## TASK REQUIREMENTS
Where the line containing "Figure4:Thegeneralsynchronizationof(a),(b)the 𝑥 and" appears, start repeating, and continue exactly through the last line below, adding nothing. Include no pictures.

## DATASET EXCERPT

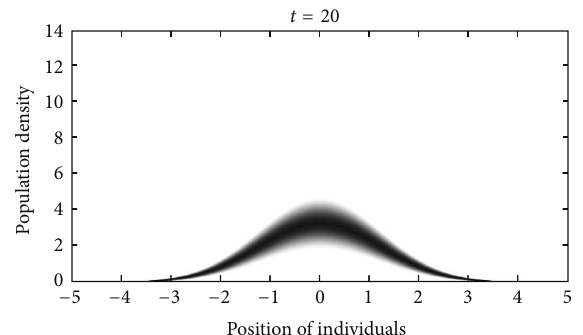
Figure 9: Fuzzy two-dimensional graph of the solution for 𝑡 = 1 involving advection-diffusion-reaction to (𝑎,𝑐) = (0,0) and 𝑏 = 1 .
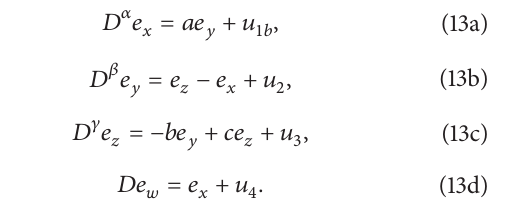
Figure4:Thegeneralsynchronizationof(a),(b)the 𝑥 and 𝑦 responseswhen {𝛼,𝛽,𝛾,𝑎 1 , 𝑏 1 , 𝑐 1 , 𝑎 2 ,𝑏 2 ,𝑐 2 } = {0.96, 0.96, 0.96, 4, 1, 0.65, 4, 1, 0.65} for Case A, (c) the 𝑥 response under the same condition with additive noise with amplitude 0.1, (d) the response when , 𝑏 , 𝑐 , 𝑎 ,𝑏 ,𝑐 } = {0.96, 0.96, 0.96, 4, 1, 0.65, 4, 1, 0.65} for Case B, and (e) Case {𝛼,𝛽,𝛾,𝑎 1 1 1 2 2 2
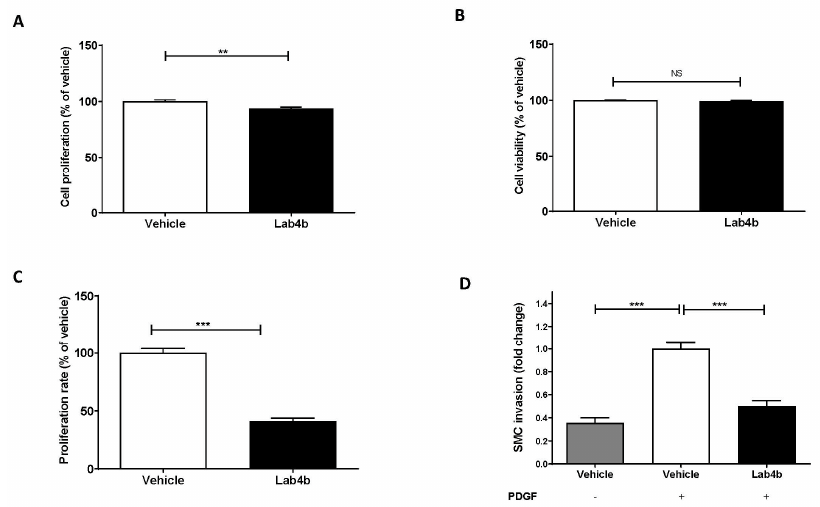
Figure 6. Lab4b CM affects proliferation and migration of HASMC. ( A , B ), HASMC were treated for 7 days with vehicle or 1.5 μ g/mL Lab4b CM and cell proliferation was determined using crystal violet. The supernatant from the same cells was used to determine cell viability by following LDH activity. ( C ), HASMC were treated with vehicle or 1.5 μ g/mL of Lab4b CM for 2 days and the rate of proliferation was determined by BrdU incorporation. The values from Lab4b CM-treated cells are represented in relation to the vehicle control, which was arbitrarily assigned as 100%. ( D ), Invasion of HASMC in response to PDGF (20 ng/mL) was determined following treatment with vehicle or 1.5 μ g/mL of Lab4b CM for 4h. Cells incubated with vehicle in the absence of PDGF were also in- cluded for comparative purposes. The number of migrated cells were counted and averaged per five high-powered field and represented as fold-change to the vehicle control with PDGF, which was arbitrarily assigned as 1. In all cases, data are mean ± SEM from three independent experiments with statistical analysis carried out using an unpaired Student’s t-test ( A – C ) or one-way ANOVA with the Bonferroni post-hoc test ( D ) (**, p ≤ 0.01; ***, p ≤ 0.001; NS, not significant).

## TASK SOLUTION
Figure4:Thegeneralsynchronizationof(a),(b)the 𝑥 and 𝑦 responseswhen {𝛼,𝛽,𝛾,𝑎 1 , 𝑏 1 , 𝑐 1 , 𝑎 2 ,𝑏 2 ,𝑐 2 } = {0.96, 0.96, 0.96, 4, 1, 0.65, 4, 1, 0.65} for Case A, (c) the 𝑥 response under the same condition with additive noise with amplitude 0.1, (d) the response when , 𝑏 , 𝑐 , 𝑎 ,𝑏 ,𝑐 } = {0.96, 0.96, 0.96, 4, 1, 0.65, 4, 1, 0.65} for Case B, and (e) Case {𝛼,𝛽,𝛾,𝑎 1 1 1 2 2 2
Figure 6. Lab4b CM affects proliferation and migration of HASMC. ( A , B ), HASMC were treated for 7 days with vehicle or 1.5 μ g/mL Lab4b CM and cell proliferation was determined using crystal violet. The supernatant from the same cells was used to determine cell viability by following LDH activity. ( C ), HASMC were treated with vehicle or 1.5 μ g/mL of Lab4b CM for 2 days and the rate of proliferation was determined by BrdU incorporation. The values from Lab4b CM-treated cells are represented in relation to the vehicle control, which was arbitrarily assigned as 100%. ( D ), Invasion of HASMC in response to PDGF (20 ng/mL) was determined following treatment with vehicle or 1.5 μ g/mL of Lab4b CM for 4h. Cells incubated with vehicle in the absence of PDGF were also in- cluded for comparative purposes. The number of migrated cells were counted and averaged per five high-powered field and represented as fold-change to the vehicle control with PDGF, which was arbitrarily assigned as 1. In all cases, data are mean ± SEM from three independent experiments with statistical analysis carried out using an unpaired Student’s t-test ( A – C ) or one-way ANOVA with the Bonferroni post-hoc test ( D ) (**, p ≤ 0.01; ***, p ≤ 0.001; NS, not significant).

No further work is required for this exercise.